Along with natural insect and drought tolerance, BASS hybrids generate more efficient use of water and nutrients; stronger stalks and larger root mass; and flexible plant populations to achieve maximum yield. Yields up to 300+ bushels have been recorded. Reduced seed cost and strong yields are benefits to farmers transitioning to non-GMO.
The slow, patient journey of breeding hybrids
Raechel Baumgartner, Ed’s daughter and inventory manager at BASS Hybrids, said most of the retail sales are in the Dakotas, moving into Minnesota. “We develop and test 4,000 brand new hybrids every year across 5 Midwestern states, and less than 10% of them get advanced each year. Originally, we tried to focus on fringe areas, where it’s tough to grow corn. We wanted to raise yields in low-yielding areas.”
The company has occupied the Danube facility since 2019, with 6 full-time employees. “Many of our customers are livestock farmers—our genetics are well suited for silage and feed. All of our breeding and testing programs are strictly non-GMO; we do our own bagging and seed treatments in-house. We have on-site agronomists who provide agronomic support to farmers who are converting to our non-GMO products.”

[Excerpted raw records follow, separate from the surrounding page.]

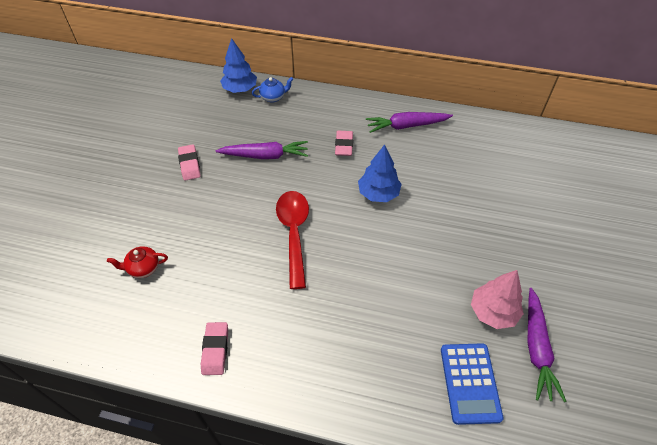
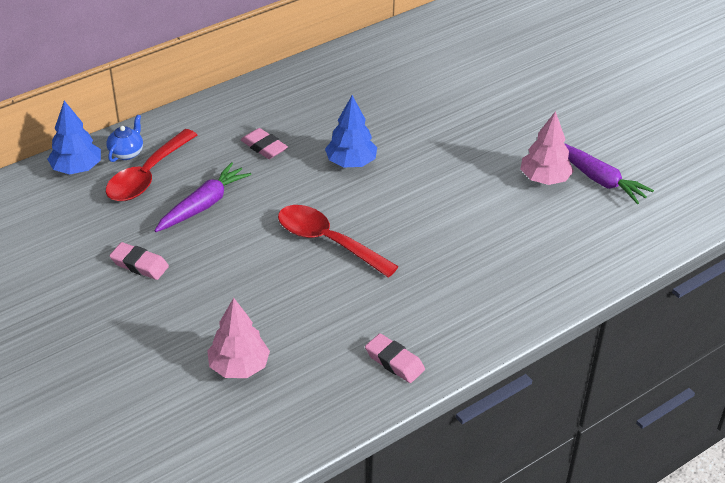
camera: 50 degrees left, 10 degrees down
(143, 268) = (239, 367): red teapot -> pink tree
(264, 117) = (147, 176): none -> red spoon
(406, 126) = (295, 94): purple carrot -> none
(470, 383) = (587, 231): blue calculator -> none

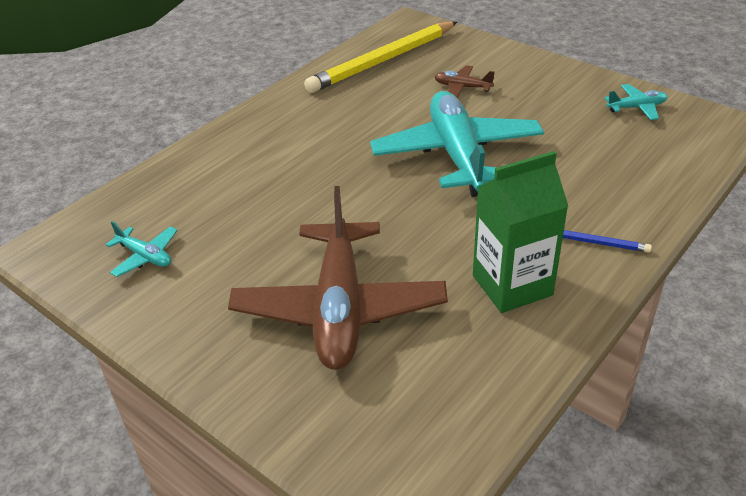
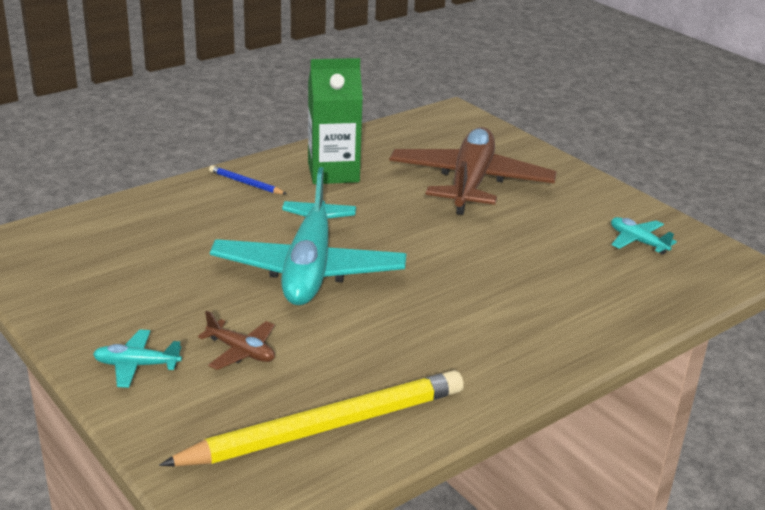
camera: 170 degrees left, 10 degrees down
(636, 108) = (64, 279): turquoise plane -> turquoise plane (136, 365)

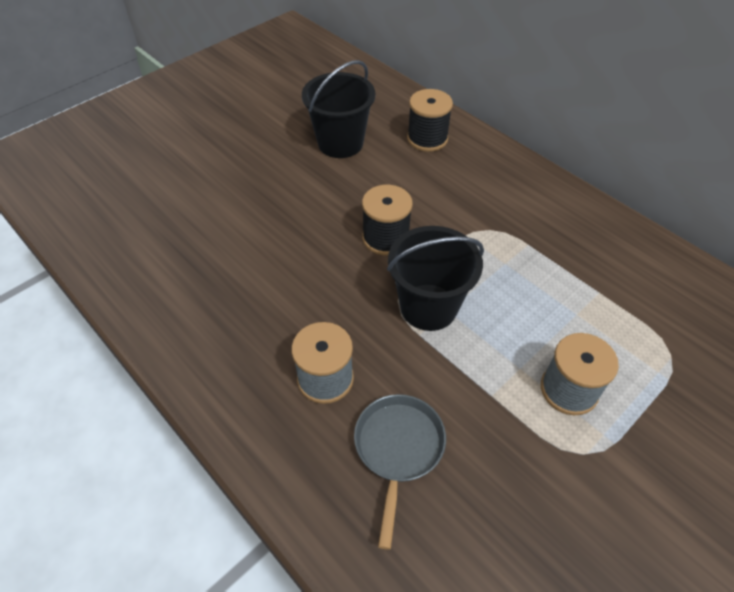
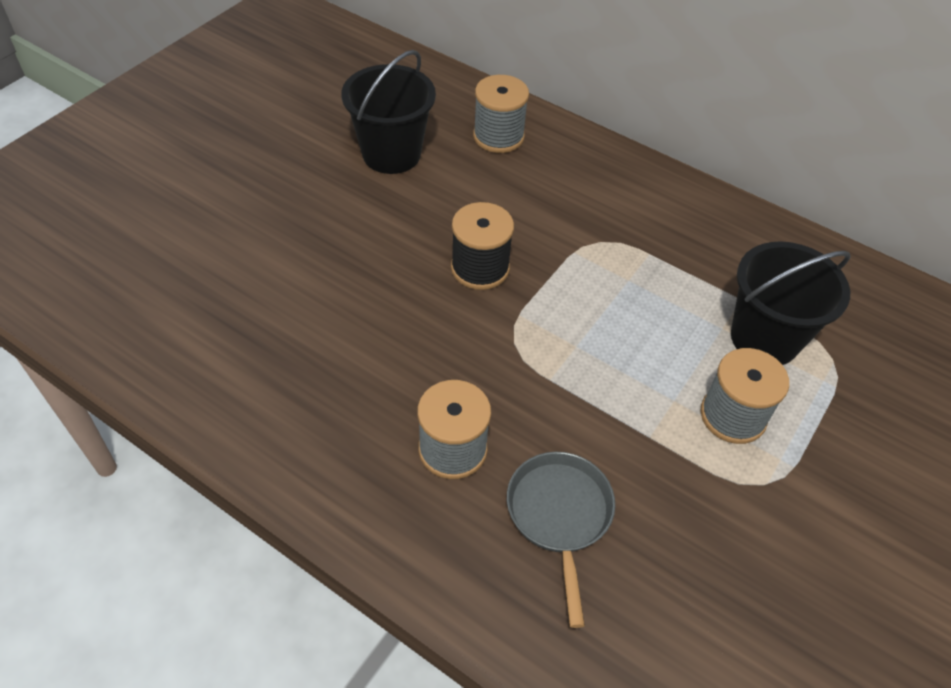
camera: 15 degrees left, 0 degrees up
(427, 138) = (498, 136): black spool -> grey spool
(428, 307) = (552, 345): black bucket -> black bucket (764, 338)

On the BASS Hybrids website, each product is given a name (“Lola,” “Francesca,” “Madeline”) instead of merely a code number; each has its own video displaying its characteristics, with close-ups and comparisons to the other hybrids.
Kazakhstan by way of Puerto Rico, through North Dakota
Today, Ed spends a lot of time in Kazakhstan. “He is part of a joint venture called Kazseeds,” Raechel said. “BASS Genetics germplasm is licensed to Kazseeds, and BASS Hybrids currently provides the bagging services. Ed sells seed for them, often marketing to very dry, short-season areas where corn is not typically grown.”

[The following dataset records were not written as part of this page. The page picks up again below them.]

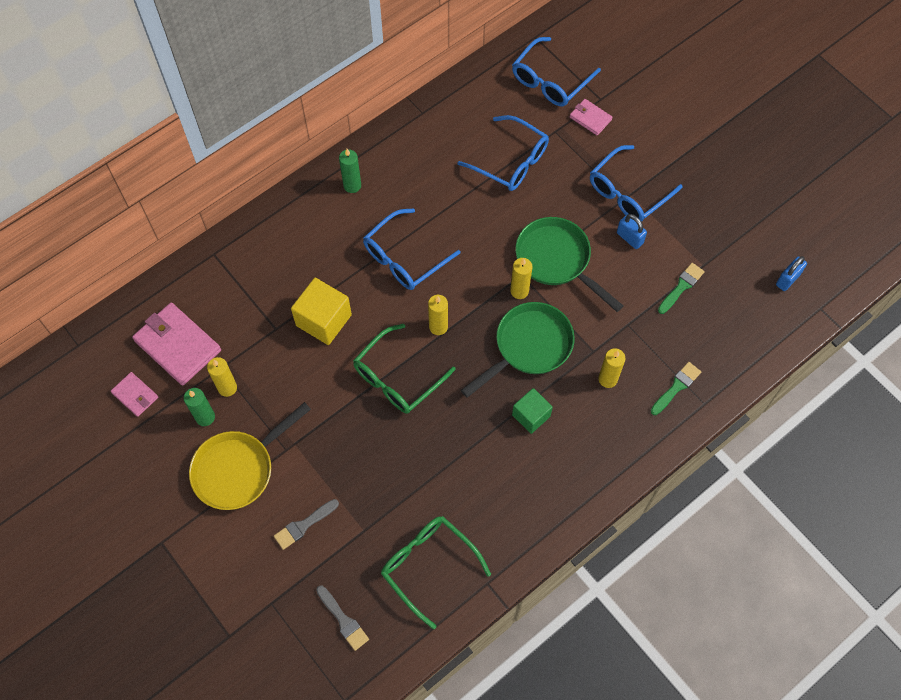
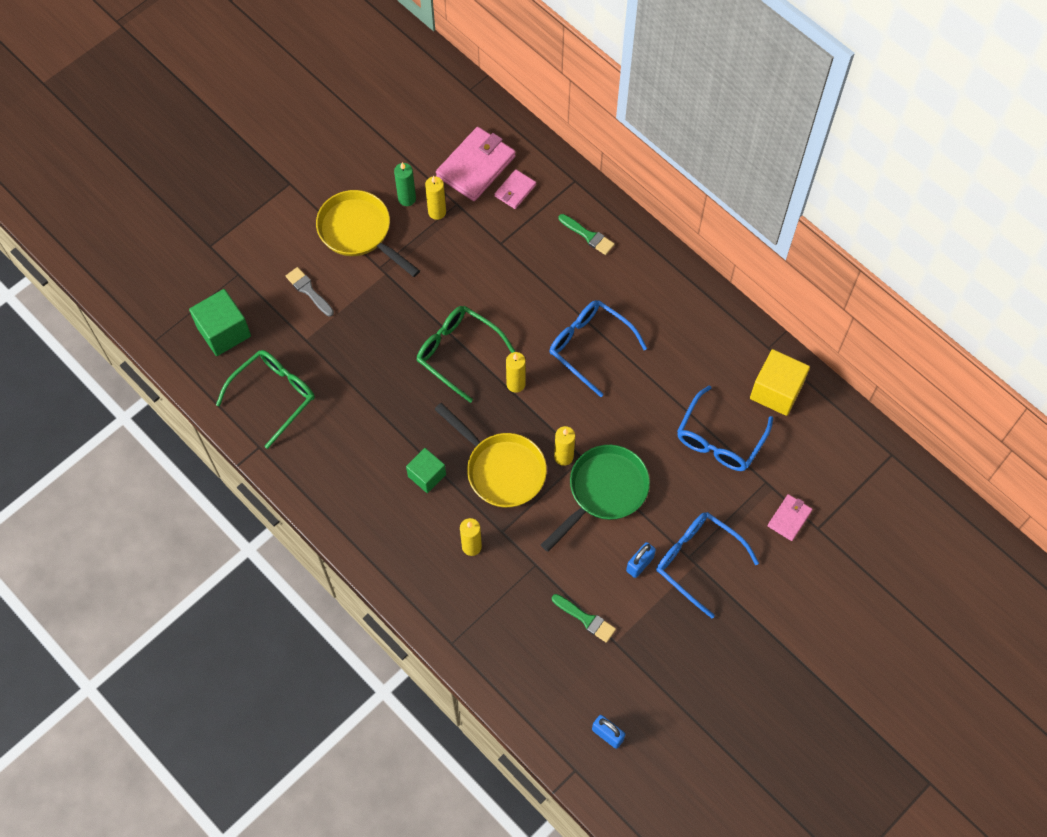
camera: 85 degrees right, 0 degrees up
(135, 395) = (424, 141): pink wallet -> pink wallet (515, 190)
(323, 320) = (513, 282): yellow cube -> yellow cube (776, 391)
(343, 620) = (224, 332): grey brush -> green cube
(352, 185) = (668, 290): green candle -> none
(528, 347) = (501, 469): green pan -> yellow pan
(550, 81) = (833, 473): blue glasses -> none
(676, 387) = (468, 615): green brush -> green brush (588, 236)

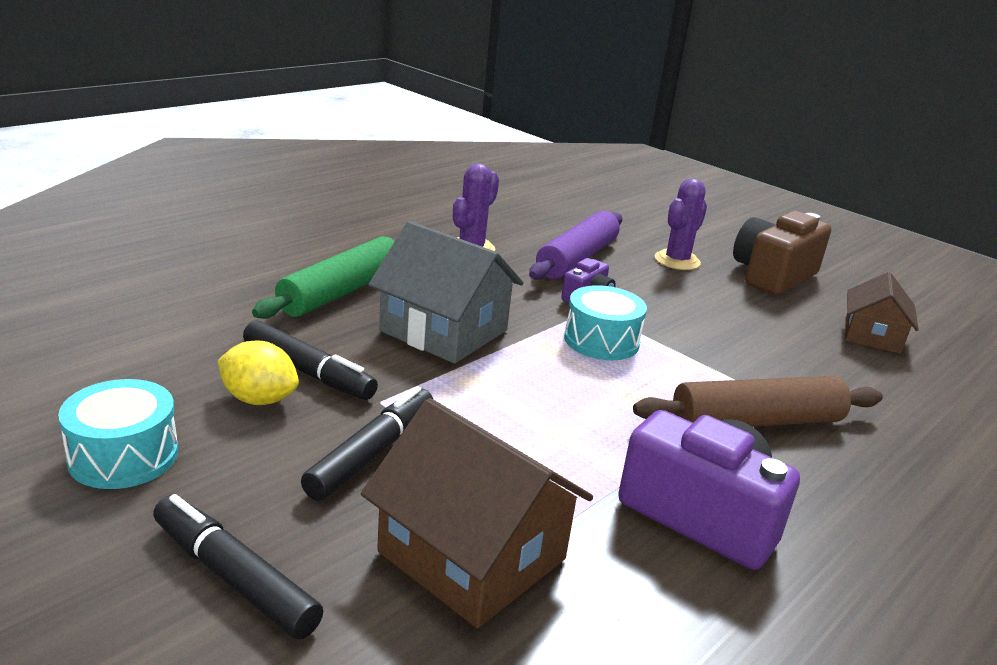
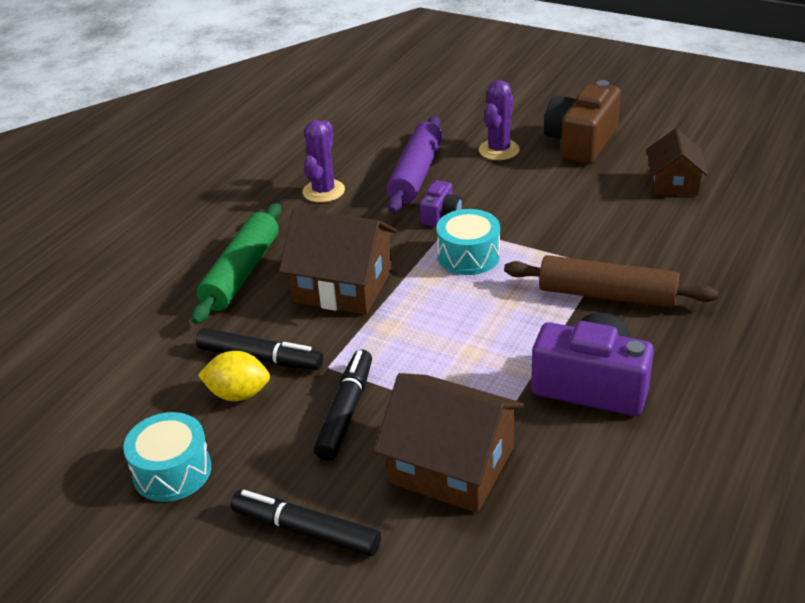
camera: 10 degrees left, 10 degrees up
(443, 331) = (343, 286): grey house -> brown house
(756, 422) = (607, 295): brown rolling pin -> brown rolling pin turned 45 degrees clockwise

How did the connection begin? “Two brothers from North Dakota, now customers of BASS Hybrids, grew our corn in Puerto Rico to feed a livestock operation there. They also had a farming operation in Kazakhstan. They had previously transported their cattle overseas and suggested bringing over the high-quality corn seed. In 2017, two pallets of seed made the journey, and it’s grown from there.”
Kazakhstan, with a history of famine and starvation, has a lot of land but not much farming. Growing beef to sell to booming markets in Russia and China is one of the ways the country is trying to increase agriculture and gain food security. Kazseeds is playing a key role in educating and modeling successful farming.
Navigating the present and future
Raechel says this year and last have actually been good ones for business. “Despite the gut-wrenching experience of watching farmers deal with drought, it has been gratifying to see our farmers succeed, to recognize that’s why we have spent so much time and energy breeding for resilience to drought conditions,” she added.
Biggest challenge going forward? Rapid growth, said Raechel. What’s the best reward to date? “Getting calls from customers who didn’t think they were even going to have a crop due to weather…their neighbors often saw empty fields. But they did have a crop, because their fields lasted long enough to make it to the day when it rained.”